Ausnahme vom Vorrang der Leistungsklage

Fordert ein Geschädigter von einer Versicherung Schadensersatz, ist er berechtigt, zunächst einmal feststellen zu lassen, dass er dem Grunde nach einen Anspruch gegen die Versicherung hat, wenn er den versicherungsvertraglichen Bedingungen nach die Höhe des Schadens im Sachverständigenverfahren bestimmen lassen kann. Dies hat der Bundesgerichtshof mit Urteil vom 13.04.2022 entschieden.

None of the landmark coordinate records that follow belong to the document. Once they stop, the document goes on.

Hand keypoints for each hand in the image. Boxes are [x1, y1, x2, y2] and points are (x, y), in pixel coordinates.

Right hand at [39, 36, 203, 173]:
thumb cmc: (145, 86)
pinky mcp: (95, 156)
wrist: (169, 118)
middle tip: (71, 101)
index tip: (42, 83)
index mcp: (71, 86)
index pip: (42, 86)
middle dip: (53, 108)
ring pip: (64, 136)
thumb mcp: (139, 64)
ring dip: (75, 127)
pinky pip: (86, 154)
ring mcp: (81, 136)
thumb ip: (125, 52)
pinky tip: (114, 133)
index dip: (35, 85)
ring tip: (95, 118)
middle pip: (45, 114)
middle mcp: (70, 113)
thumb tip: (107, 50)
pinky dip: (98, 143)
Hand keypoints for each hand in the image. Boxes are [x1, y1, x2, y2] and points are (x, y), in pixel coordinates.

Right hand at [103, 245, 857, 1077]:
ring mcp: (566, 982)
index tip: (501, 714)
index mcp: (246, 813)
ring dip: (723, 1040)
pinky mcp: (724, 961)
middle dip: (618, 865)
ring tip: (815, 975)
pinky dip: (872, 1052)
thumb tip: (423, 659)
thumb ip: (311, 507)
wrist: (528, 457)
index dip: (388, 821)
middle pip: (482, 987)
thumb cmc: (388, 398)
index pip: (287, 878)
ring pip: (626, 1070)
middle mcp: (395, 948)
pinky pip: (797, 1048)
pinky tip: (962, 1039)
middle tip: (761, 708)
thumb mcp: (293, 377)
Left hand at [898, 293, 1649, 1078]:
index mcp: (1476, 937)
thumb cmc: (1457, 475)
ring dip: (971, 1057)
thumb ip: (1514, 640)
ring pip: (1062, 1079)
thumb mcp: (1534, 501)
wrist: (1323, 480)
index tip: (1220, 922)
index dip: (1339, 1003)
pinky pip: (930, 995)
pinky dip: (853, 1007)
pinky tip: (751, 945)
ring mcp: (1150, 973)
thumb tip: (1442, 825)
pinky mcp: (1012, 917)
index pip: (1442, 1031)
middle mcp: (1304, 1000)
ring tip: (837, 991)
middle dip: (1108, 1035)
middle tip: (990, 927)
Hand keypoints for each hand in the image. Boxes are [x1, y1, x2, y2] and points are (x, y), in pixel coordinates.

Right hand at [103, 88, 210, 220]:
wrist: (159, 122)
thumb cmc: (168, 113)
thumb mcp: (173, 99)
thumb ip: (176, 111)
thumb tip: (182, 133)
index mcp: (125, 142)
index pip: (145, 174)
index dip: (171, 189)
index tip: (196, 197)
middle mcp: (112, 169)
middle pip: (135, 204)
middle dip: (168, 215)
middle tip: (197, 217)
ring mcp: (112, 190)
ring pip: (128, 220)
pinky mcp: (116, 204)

Wasserschaden nach mehrmonatiger Abwesenheit

Ein Mann drehte in seinem Haus den Wasserabsperrhahn zu, entleerte alle Wasserleitungen und vergewisserte sich, dass die Absperrung kein Wasser mehr durchließ, um dann in einen langen Urlaub zu fahren. Als er ein halbes Jahr später wiederkam, erwartete ihn dennoch ein gehöriger Wasserschaden. Er bezifferte seinen Gebäudeschaden auf rund 43.000 Euro und seinen Hausratschaden auf 10.000 Euro. Seine Versicherung bestritt die Höhe der Schäden. Die Versicherungsverträge sahen vor, dass zur Klärung der Schadenshöhe ein außergerichtliches Sachverständigenverfahren durchgeführt werden kann. Der Hauseigentümer erhob daher zunächst nur die Feststellungsklage, dass die Versicherung leistungspflichtig ist – soweit kein Grund zum Leistungsausschluss eingreife. Sowohl das Landgericht Weiden in der Oberpfalz als auch das Oberlandesgericht Nürnberg gaben der Klage statt. Die Versicherung wandte sich daraufhin an den BGH (Az.: IV ZR 60/20) – ohne Erfolg.

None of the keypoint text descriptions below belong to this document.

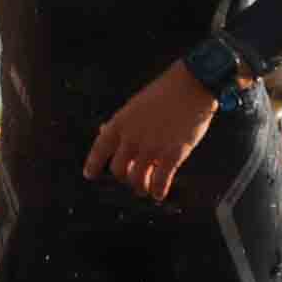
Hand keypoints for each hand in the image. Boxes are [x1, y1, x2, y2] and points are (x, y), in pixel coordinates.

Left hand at [84, 60, 224, 202]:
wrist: (192, 86)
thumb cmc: (164, 93)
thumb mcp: (135, 104)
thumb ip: (121, 121)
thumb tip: (102, 130)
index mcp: (120, 123)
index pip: (100, 149)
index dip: (92, 164)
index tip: (89, 175)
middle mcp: (132, 138)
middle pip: (118, 170)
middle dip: (125, 177)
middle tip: (132, 179)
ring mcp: (151, 148)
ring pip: (137, 180)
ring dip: (141, 188)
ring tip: (146, 188)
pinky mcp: (172, 154)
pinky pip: (160, 182)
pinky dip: (158, 191)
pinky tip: (159, 194)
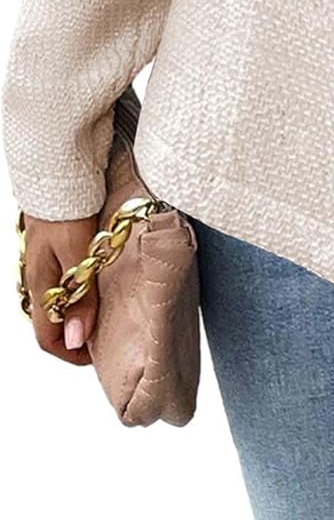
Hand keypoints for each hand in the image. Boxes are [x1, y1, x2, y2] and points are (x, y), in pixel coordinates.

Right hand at [22, 213, 99, 365]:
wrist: (58, 166)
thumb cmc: (68, 206)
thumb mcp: (80, 253)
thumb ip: (81, 296)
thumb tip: (78, 340)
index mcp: (41, 284)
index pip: (49, 338)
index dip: (74, 354)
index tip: (99, 354)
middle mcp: (38, 276)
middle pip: (53, 322)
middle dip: (78, 334)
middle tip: (108, 332)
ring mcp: (43, 260)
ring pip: (57, 300)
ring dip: (79, 310)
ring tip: (108, 308)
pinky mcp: (52, 245)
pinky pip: (62, 279)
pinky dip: (79, 288)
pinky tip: (97, 279)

Feststellungsinteresse gegeben

Der Grundsatz, dass einer Feststellungsklage nach § 256 Abs. 1 ZPO regelmäßig das Feststellungsinteresse fehlt, wenn eine Leistungsklage möglich und zumutbar ist, ist nach Ansicht des IV. Zivilsenat hier nicht einschlägig. Zwar sei nicht zu erwarten, dass die Versicherung nach einem stattgebenden Feststellungsurteil den Schaden ersetze, weil sie die Zulässigkeit der Klage bestreite und den Anspruch auch der Höhe nach für ungerechtfertigt halte. Allerdings spricht den Karlsruher Richtern zufolge die vertraglich vereinbarte Möglichkeit zur Durchführung des Sachverständigenverfahrens zur Ermittlung der Schadenshöhe für die Feststellungsklage. Dieser Option würde sich der Hauseigentümer selbst entziehen, wenn er die Leistungsklage erhebe.

Grundsätze zum Grundurteil nur eingeschränkt übertragbar

Die Grundsätze zum Erlass eines Grundurteils nach § 304 Abs. 1 ZPO (das Gericht entscheidet, dass der Anspruch dem Grunde nach besteht, über die Höhe des Anspruchs wird später entschieden) seien auf diesen Fall nur eingeschränkt übertragbar, so der BGH. Ein vollumfängliches Grundurteil setze voraus, dass alle Einwände hinsichtlich des Anspruchsgrunds zur Entscheidung reif seien. Anderenfalls bestünde die Gefahr, dass sich nach dem Erlass eines stattgebenden Grundurteils zum Beispiel herausstellt, dass der Geschädigte versucht habe, seine Versicherung über die Schadenshöhe arglistig zu täuschen – mit der Folge, dass die Versicherung von der Entschädigungspflicht befreit werde. Es gebe dann in einem Prozess zwei sich widersprechende Urteile, was unbedingt zu vermeiden sei. Durch das antragsgemäß erlassene Feststellungsurteil mit anschließendem Sachverständigenverfahren bestehe das Risiko hier aber nicht.

BGH, Urteil vom 13.04.2022 - IV ZR 60/20

Redaktion beck-aktuell, 28. April 2022.